Siyasi heyetler arasındaki görüşmelerde yer alan BDP Eş Genel Başkanı Selahattin Demirtaş da Önder’in beyanlarını Cumhuriyet’ten Utku Çakırözer’e teyit etmiş.
“Daha önce arkadaşlarımız hükümetten tek isimle konuşuyordu.
Şimdi bu, AKP’li bakanlar ile heyetler arası görüşmeye dönüşmüş durumda.”
AYAK OYUNLARI PRİM YAPMAZ
Demirtaş, “Masada başka konuşuyorlar, mikrofonların önünde bambaşka” diyerek de görüşmelere ilişkin güven bunalımı yaşadıklarını ortaya koyuyor:
“AKP heyeti bize hazırlıklar yaptığını söylüyor.
Erdoğan ve Arınç ise çıkıp ‘Hayır böyle bir şey yok’ diyor.
Hangisine inanacağız?..”
Tüm bu açıklamalar gösteriyor ki, AK Partili 3 bakan siyasi görüşmelerde masada “siyasi taraf” olarak yer alıyor.
“Milletvekili olmayan bazı isimler” de Kürt tarafında masada yer alıyor.

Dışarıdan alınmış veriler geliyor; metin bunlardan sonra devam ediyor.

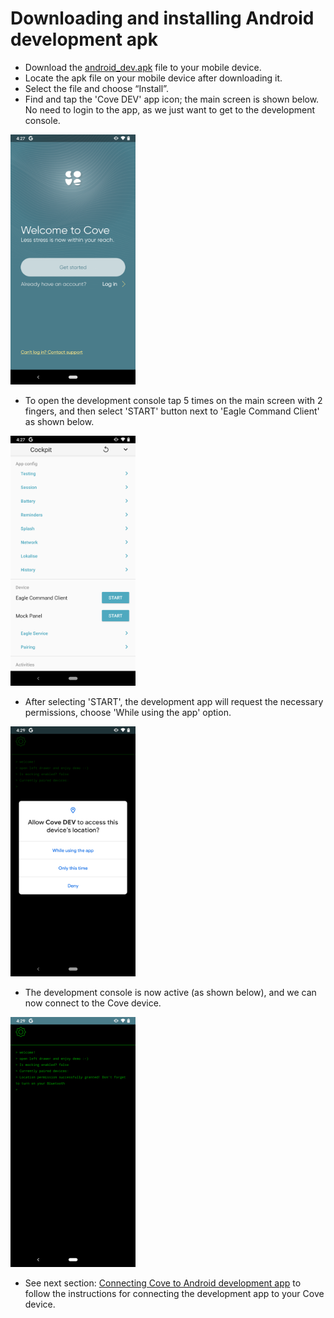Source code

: # Downloading and installing Android development apk

- Download the [android_dev.apk](../apk/android_dev.apk) file to your mobile device.
- Locate the apk file on your mobile device after downloading it.
- Select the file and choose “Install”.
- Find and tap the 'Cove DEV' app icon; the main screen is shown below. No need to login to the app, as we just want to get to the development console.
<img src="/images/main_screen.png" width="200" height="400">

- To open the development console tap 5 times on the main screen with 2 fingers, and then select 'START' button next to 'Eagle Command Client' as shown below.
<img src="/images/eagle_command_client.png" width="200" height="400">

- After selecting 'START', the development app will request the necessary permissions, choose 'While using the app' option.
<img src="/images/allow_permissions.png" width="200" height="400">

- The development console is now active (as shown below), and we can now connect to the Cove device.
<img src="/images/development_console.png" width="200" height="400">

- See next section: [Connecting Cove to Android development app](connecting.md) to follow the instructions for connecting the development app to your Cove device.
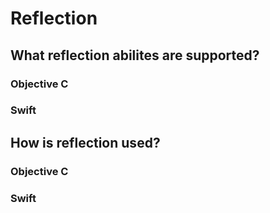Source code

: # Reflection

## What reflection abilites are supported?

### Objective C 

### Swift

## How is reflection used?

### Objective C 

### Swift
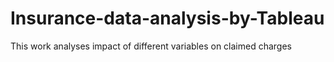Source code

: # Insurance-data-analysis-by-Tableau
This work analyses impact of different variables on claimed charges
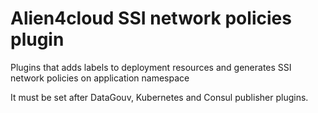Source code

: # Alien4cloud SSI network policies plugin

Plugins that adds labels to deployment resources and generates SSI network policies on application namespace

It must be set after DataGouv, Kubernetes and Consul publisher plugins.
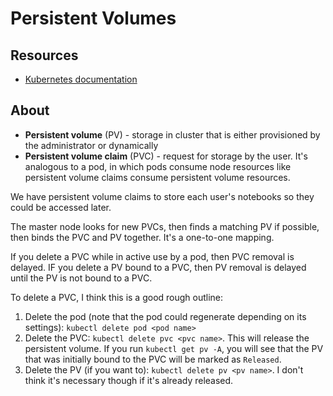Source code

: # Persistent Volumes
## Resources
* [Kubernetes documentation](https://kubernetes.io/docs/concepts/storage/persistent-volumes/)

## About
* **Persistent volume** (PV) - storage in cluster that is either provisioned by
the administrator or dynamically
* **Persistent volume claim** (PVC) - request for storage by the user. It's
analogous to a pod, in which pods consume node resources like persistent volume
claims consume persistent volume resources.

We have persistent volume claims to store each user's notebooks so they could
be accessed later.

The master node looks for new PVCs, then finds a matching PV if possible, then
binds the PVC and PV together. It's a one-to-one mapping.

If you delete a PVC while in active use by a pod, then PVC removal is delayed.
IF you delete a PV bound to a PVC, then PV removal is delayed until the PV is
not bound to a PVC.

To delete a PVC, I think this is a good rough outline:
1. Delete the pod (note that the pod could regenerate depending on its settings): `kubectl delete pod <pod name>`
1. Delete the PVC: `kubectl delete pvc <pvc name>`. This will release the persistent volume. 
If you run `kubectl get pv -A`, you will see that the PV that was initially bound to the PVC
will be marked as `Released`.
1. Delete the PV (if you want to): `kubectl delete pv <pv name>`. I don't think it's
necessary though if it's already released.

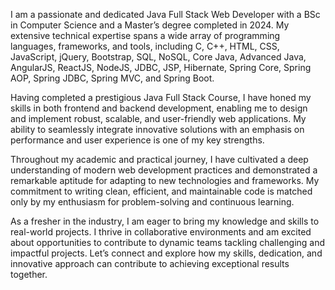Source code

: I am a passionate and dedicated Java Full Stack Web Developer with a BSc in Computer Science and a Master’s degree completed in 2024. My extensive technical expertise spans a wide array of programming languages, frameworks, and tools, including C, C++, HTML, CSS, JavaScript, jQuery, Bootstrap, SQL, NoSQL, Core Java, Advanced Java, AngularJS, ReactJS, NodeJS, JDBC, JSP, Hibernate, Spring Core, Spring AOP, Spring JDBC, Spring MVC, and Spring Boot.

Having completed a prestigious Java Full Stack Course, I have honed my skills in both frontend and backend development, enabling me to design and implement robust, scalable, and user-friendly web applications. My ability to seamlessly integrate innovative solutions with an emphasis on performance and user experience is one of my key strengths.

Throughout my academic and practical journey, I have cultivated a deep understanding of modern web development practices and demonstrated a remarkable aptitude for adapting to new technologies and frameworks. My commitment to writing clean, efficient, and maintainable code is matched only by my enthusiasm for problem-solving and continuous learning.

As a fresher in the industry, I am eager to bring my knowledge and skills to real-world projects. I thrive in collaborative environments and am excited about opportunities to contribute to dynamic teams tackling challenging and impactful projects. Let’s connect and explore how my skills, dedication, and innovative approach can contribute to achieving exceptional results together.
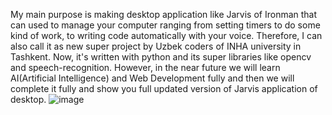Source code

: My main purpose is making desktop application like Jarvis of Ironman that can used to manage your computer
ranging from setting timers to do some kind of work, to writing code automatically with your voice. Therefore, 
I can also call it as new super project by Uzbek coders of INHA university in Tashkent. Now, it's written with 
python and its super libraries like opencv and speech-recognition. However, in the near future we will learn 
AI(Artificial Intelligence) and Web Development fully and then we will complete it fully and show you full 
updated version of Jarvis application of desktop.
![image](https://user-images.githubusercontent.com/93879167/213877855-13a4b365-2d95-45c9-ac8e-3e6e556645e2.png)
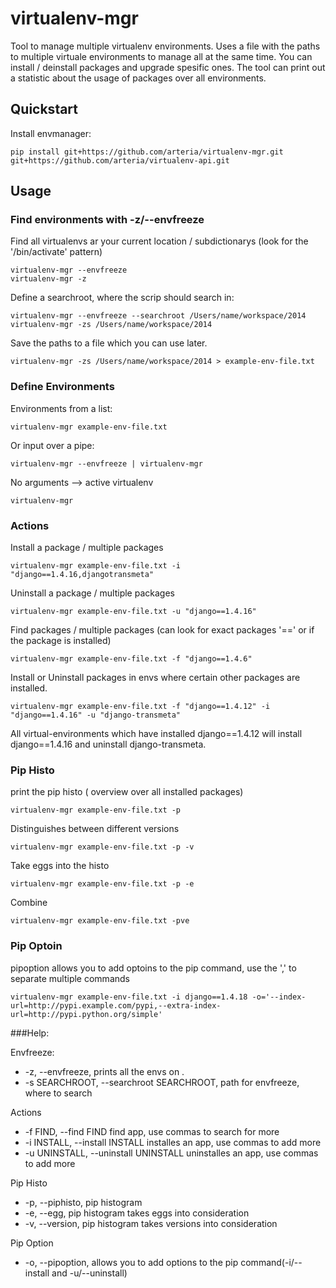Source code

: # virtualenv-mgr

Tool to manage multiple virtualenv environments. Uses a file with the paths to multiple virtuale environments to manage all at the same time. You can install / deinstall packages and upgrade spesific ones. The tool can print out a statistic about the usage of packages over all environments.



## Quickstart

Install envmanager:

    pip install git+https://github.com/arteria/virtualenv-mgr.git git+https://github.com/arteria/virtualenv-api.git
    


## Usage

### Find environments with -z/--envfreeze

Find all virtualenvs ar your current location / subdictionarys (look for the '/bin/activate' pattern)

    virtualenv-mgr --envfreeze
    virtualenv-mgr -z
    
Define a searchroot, where the scrip should search in:

    virtualenv-mgr --envfreeze --searchroot /Users/name/workspace/2014
    virtualenv-mgr -zs /Users/name/workspace/2014
    
Save the paths to a file which you can use later.

    virtualenv-mgr -zs /Users/name/workspace/2014 > example-env-file.txt

### Define Environments

Environments from a list:

    virtualenv-mgr example-env-file.txt

Or input over a pipe:

    virtualenv-mgr --envfreeze | virtualenv-mgr

No arguments --> active virtualenv

    virtualenv-mgr
    
### Actions

Install a package / multiple packages

    virtualenv-mgr example-env-file.txt -i "django==1.4.16,djangotransmeta"
    
Uninstall a package / multiple packages
    
    virtualenv-mgr example-env-file.txt -u "django==1.4.16"
        
Find packages / multiple packages (can look for exact packages '==' or if the package is installed)

    virtualenv-mgr example-env-file.txt -f "django==1.4.6"
    
Install or Uninstall packages in envs where certain other packages are installed.

    virtualenv-mgr example-env-file.txt -f "django==1.4.12" -i "django==1.4.16" -u "django-transmeta"
    
All virtual-environments which have installed django==1.4.12 will install django==1.4.16 and uninstall django-transmeta.
    
### Pip Histo

print the pip histo ( overview over all installed packages)

    virtualenv-mgr example-env-file.txt -p
    
Distinguishes between different versions

    virtualenv-mgr example-env-file.txt -p -v
    
Take eggs into the histo

    virtualenv-mgr example-env-file.txt -p -e
    
Combine

    virtualenv-mgr example-env-file.txt -pve

### Pip Optoin

pipoption allows you to add optoins to the pip command, use the ',' to separate multiple commands

    virtualenv-mgr example-env-file.txt -i django==1.4.18 -o='--index-url=http://pypi.example.com/pypi,--extra-index-url=http://pypi.python.org/simple'
    

###Help:

Envfreeze:
*  -z, --envfreeze,      prints all the envs on .
*  -s SEARCHROOT, --searchroot SEARCHROOT, path for envfreeze, where to search

Actions
*  -f FIND, --find FIND  find app, use commas to search for more
*  -i INSTALL, --install INSTALL installes an app, use commas to add more
*  -u UNINSTALL, --uninstall UNINSTALL uninstalles an app, use commas to add more

Pip Histo
*  -p, --piphisto,        pip histogram
*  -e, --egg,             pip histogram takes eggs into consideration
*  -v, --version,         pip histogram takes versions into consideration

Pip Option

* -o, --pipoption,          allows you to add options to the pip command(-i/--install and -u/--uninstall)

Atalay, Ala ve Bozdağ, yeni bir yol haritası, yasal takvim ve sürece resmiyet kazandırmak için masada bulunuyor.
PKK ve uzantılarının son haftalarda artan eylemlerinin, “pazarlıklarda ellerini güçlendirmek” ve güvensizlik duydukları hükümeti “süreci resmi takvime bağlamaya zorlamak” amaçlı olduğu artık daha net anlaşılıyor.
“Kamuoyunu yeni yol haritasına hazırlamak” amacıyla “kontrollü gerginlik” oyununa masada yer alan tüm isimlerin anlayışla yaklaştığı görülüyor.
Aslında sürece ilişkin pazarlıklar şeffaf yürütülse, bu tarz ayak oyunları prim yapmaz.
Kamuoyu “büyük resmi” görürse, sürecin yürümesini kimin engellediğini net bilir ve tepkiler de oraya yönlenir.
Çözüm süreci daha sağlıklı ve sapmadan sonuca doğru yürüyebilir.